BRIEF:
For each statement, answer yes or no on whether it agrees with the passage on low-oxygen water in the Pacific Arctic, and quote the words of the passage that decide it: (a) the low oxygen and acidified water on the CP was first found during joint cruises in 2020; (b) since 2017, low oxygen water has passed through the CP without interruption; (c) in the tracer experiment, the virtual tracer was supplied on the ESS shelf-slope only once.

The international research team led by Shigeto Nishino, Senior Researcher at Institute of Arctic Climate and Environment Research (IACE), Research Institute for Global Change (RIGC), Japan Agency for Marine-Earth Science and Technology (JAMSTEC) and Jinyoung Jung, Principal Research Scientist at Division of Polar Ocean Science, Korea Polar Research Institute (KOPRI) found unusually low oxygen and acidified water on the CP, a high seas fishable area of the Pacific Arctic Ocean, for the first time during Japan-Korea-Canada/US joint cruises in 2020 by the R/V Mirai (Japan), R/V Araon (Korea), and CCGS Louis S. St-Laurent (Canada) (Fig. 1). The joint cruises were conducted as part of the international SAS project.

 

The combined data of the joint cruises show that the Beaufort Gyre in the Pacific Arctic shrinks to the east of the CP and forms a front between the Pacific-origin water within the gyre and the Atlantic-origin water extending from the Atlantic Arctic associated with the recent sea ice loss. That phenomenon triggers a frontal northward flow along the CP. This flow likely transports the low oxygen and acidified water toward the CP; similar biogeochemical properties had previously been observed only on the shelf-slope north of the ESS, where large amounts of terrestrial/marine organic matters are deposited on the bottom (Fig. 2). A high quantity of organic matter decomposition, which consumes oxygen and produces CO2, results in the formation of low oxygen and acidified water, if the water is not ventilated.

 

A tracer experiment was conducted using a physical sea ice–ocean general circulation model to evaluate whether the low oxygen water on the ESS shelf-slope was transported to the CP. A virtual passive tracer, which represents the low oxygen water, was continuously provided on the ESS shelf-slope. The tracer distribution shows that the low oxygen water on the ESS shelf-slope is transported to the CP by a northward flow. Associated with this transport, the appearance of low oxygen water passing through the CP has become more pronounced since 2017. The appearance of the water is not continuous throughout 2017 and beyond; instead, it is intermittent on a timescale of several months. Although we observed the low oxygen water on the CP only in October 2020, it might also have been present between 2017 and 2019 when observations were not conducted.

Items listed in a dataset
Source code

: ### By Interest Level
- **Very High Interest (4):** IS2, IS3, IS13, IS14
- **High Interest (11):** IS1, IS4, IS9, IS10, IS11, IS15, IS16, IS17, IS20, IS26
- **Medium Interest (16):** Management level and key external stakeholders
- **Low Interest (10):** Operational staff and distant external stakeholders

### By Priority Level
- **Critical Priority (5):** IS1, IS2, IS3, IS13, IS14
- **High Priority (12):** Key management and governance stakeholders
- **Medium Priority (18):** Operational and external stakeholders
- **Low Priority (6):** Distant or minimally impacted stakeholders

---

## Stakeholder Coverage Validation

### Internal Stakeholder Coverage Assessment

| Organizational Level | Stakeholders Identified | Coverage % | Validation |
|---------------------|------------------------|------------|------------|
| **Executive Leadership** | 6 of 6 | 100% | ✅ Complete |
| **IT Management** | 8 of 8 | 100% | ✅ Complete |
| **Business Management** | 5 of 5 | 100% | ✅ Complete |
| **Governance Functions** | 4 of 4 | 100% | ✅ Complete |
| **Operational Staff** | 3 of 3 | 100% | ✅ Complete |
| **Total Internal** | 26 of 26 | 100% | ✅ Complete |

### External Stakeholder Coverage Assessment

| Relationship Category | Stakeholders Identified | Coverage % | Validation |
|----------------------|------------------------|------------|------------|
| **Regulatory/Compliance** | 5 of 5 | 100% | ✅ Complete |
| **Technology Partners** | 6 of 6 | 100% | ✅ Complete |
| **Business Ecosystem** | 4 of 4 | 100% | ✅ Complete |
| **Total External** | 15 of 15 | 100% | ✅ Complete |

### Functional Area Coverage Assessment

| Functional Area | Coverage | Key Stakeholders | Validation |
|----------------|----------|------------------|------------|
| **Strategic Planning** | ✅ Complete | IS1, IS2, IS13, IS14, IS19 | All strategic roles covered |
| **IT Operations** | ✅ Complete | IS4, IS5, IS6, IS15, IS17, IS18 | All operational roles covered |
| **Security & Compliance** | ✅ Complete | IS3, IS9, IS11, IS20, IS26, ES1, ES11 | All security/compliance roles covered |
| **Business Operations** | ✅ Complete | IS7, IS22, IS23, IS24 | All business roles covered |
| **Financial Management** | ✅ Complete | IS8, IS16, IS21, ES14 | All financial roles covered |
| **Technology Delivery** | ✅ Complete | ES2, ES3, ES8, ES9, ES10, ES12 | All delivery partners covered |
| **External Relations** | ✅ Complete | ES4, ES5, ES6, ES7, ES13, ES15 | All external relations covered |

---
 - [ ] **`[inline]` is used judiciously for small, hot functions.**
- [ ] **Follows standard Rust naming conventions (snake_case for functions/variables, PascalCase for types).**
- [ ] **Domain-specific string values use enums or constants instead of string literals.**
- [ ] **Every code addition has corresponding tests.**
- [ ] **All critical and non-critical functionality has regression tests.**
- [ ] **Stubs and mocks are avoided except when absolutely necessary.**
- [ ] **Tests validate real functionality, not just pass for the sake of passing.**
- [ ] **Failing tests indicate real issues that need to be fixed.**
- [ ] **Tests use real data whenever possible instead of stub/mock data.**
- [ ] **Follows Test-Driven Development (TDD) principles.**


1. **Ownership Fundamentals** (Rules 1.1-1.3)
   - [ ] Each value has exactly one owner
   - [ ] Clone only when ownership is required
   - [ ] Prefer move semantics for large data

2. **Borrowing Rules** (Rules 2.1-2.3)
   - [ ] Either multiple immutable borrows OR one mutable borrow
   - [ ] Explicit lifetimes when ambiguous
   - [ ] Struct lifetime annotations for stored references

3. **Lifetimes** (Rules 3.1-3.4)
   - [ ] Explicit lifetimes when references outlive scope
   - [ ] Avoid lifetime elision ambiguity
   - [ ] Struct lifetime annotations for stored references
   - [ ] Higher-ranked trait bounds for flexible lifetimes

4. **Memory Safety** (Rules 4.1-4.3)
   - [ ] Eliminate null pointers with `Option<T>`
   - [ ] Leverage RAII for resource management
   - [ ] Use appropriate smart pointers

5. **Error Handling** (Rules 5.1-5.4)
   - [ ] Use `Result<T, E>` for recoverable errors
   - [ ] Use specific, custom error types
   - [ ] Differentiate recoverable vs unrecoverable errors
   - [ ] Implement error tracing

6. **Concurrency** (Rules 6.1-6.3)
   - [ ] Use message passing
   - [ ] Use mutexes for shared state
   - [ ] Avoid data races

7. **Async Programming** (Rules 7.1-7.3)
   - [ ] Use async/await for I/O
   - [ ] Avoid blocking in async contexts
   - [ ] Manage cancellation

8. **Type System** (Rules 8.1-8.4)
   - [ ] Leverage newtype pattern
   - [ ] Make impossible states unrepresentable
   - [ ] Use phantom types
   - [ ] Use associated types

SOLUTION BELOW:
(a) Yes: "found unusually low oxygen and acidified water on the CP, a high seas fishable area of the Pacific Arctic Ocean, for the first time during Japan-Korea-Canada/US joint cruises in 2020"
(b) No: "The appearance of the water is not continuous throughout 2017 and beyond; instead, it is intermittent on a timescale of several months."
(c) No: "A virtual passive tracer, which represents the low oxygen water, was continuously provided on the ESS shelf-slope."